§ WHAT THE TASK ASKS
When you reach the line containing "plastic waste, and" in the records below, start copying exactly, and stop once you have copied the line containing "environmentally conscious, the".

§ MATERIAL FOR THE TASK

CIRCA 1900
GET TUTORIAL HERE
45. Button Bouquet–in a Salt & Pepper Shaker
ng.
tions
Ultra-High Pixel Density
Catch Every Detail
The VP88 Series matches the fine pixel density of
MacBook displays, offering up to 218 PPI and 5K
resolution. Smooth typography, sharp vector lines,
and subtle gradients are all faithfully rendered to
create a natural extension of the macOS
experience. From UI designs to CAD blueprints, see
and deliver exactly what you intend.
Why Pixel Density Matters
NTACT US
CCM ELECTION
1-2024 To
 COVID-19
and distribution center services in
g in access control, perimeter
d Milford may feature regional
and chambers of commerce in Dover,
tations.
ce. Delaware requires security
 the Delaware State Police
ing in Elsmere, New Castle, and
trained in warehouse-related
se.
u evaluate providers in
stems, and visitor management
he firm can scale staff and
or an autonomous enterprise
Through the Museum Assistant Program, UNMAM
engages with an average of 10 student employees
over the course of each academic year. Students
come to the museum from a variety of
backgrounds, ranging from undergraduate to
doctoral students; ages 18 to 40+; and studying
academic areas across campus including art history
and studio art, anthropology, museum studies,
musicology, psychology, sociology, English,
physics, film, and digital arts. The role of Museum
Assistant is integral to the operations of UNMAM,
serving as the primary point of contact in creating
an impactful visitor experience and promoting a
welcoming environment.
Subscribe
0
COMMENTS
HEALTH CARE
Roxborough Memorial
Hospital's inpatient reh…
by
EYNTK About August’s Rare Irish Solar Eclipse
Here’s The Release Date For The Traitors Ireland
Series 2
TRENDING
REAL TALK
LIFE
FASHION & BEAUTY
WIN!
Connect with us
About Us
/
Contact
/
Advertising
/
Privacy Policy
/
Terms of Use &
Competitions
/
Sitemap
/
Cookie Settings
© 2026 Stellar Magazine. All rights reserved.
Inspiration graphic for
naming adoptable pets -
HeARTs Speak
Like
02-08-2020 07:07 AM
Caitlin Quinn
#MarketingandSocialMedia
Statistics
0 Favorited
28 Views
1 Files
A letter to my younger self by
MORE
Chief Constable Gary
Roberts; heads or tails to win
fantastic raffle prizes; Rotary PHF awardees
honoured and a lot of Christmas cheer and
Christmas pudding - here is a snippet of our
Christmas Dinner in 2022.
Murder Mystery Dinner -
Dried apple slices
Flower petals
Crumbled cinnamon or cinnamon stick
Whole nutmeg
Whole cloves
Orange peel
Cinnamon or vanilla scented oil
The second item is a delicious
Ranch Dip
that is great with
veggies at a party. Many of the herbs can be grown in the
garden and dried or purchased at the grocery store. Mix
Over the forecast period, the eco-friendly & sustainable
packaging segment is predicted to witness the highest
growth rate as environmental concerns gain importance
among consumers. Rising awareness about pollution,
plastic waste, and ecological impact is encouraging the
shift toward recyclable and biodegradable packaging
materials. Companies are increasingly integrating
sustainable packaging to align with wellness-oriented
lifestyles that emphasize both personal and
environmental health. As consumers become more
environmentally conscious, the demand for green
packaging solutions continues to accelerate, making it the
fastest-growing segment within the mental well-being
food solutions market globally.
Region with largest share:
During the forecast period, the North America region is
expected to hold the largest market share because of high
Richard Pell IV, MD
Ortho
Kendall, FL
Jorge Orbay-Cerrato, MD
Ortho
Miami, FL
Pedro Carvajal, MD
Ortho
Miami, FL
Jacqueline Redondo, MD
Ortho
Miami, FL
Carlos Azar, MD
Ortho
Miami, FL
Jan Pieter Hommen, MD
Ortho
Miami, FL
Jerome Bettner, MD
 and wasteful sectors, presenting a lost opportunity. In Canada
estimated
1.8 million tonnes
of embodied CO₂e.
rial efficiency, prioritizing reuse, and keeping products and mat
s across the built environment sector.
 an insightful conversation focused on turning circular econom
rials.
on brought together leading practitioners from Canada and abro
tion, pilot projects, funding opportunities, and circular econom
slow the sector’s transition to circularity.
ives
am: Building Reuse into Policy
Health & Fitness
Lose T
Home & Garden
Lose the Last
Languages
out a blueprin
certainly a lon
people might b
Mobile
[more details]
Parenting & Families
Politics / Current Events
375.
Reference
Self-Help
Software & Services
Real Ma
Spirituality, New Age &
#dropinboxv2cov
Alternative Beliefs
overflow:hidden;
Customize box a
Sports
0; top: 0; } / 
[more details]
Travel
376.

§ FINISHED EXERCISE
plastic waste, and ecological impact is encouraging the
shift toward recyclable and biodegradable packaging
materials. Companies are increasingly integrating
sustainable packaging to align with wellness-oriented
lifestyles that emphasize both personal and
environmental health. As consumers become more
environmentally conscious, the demand for green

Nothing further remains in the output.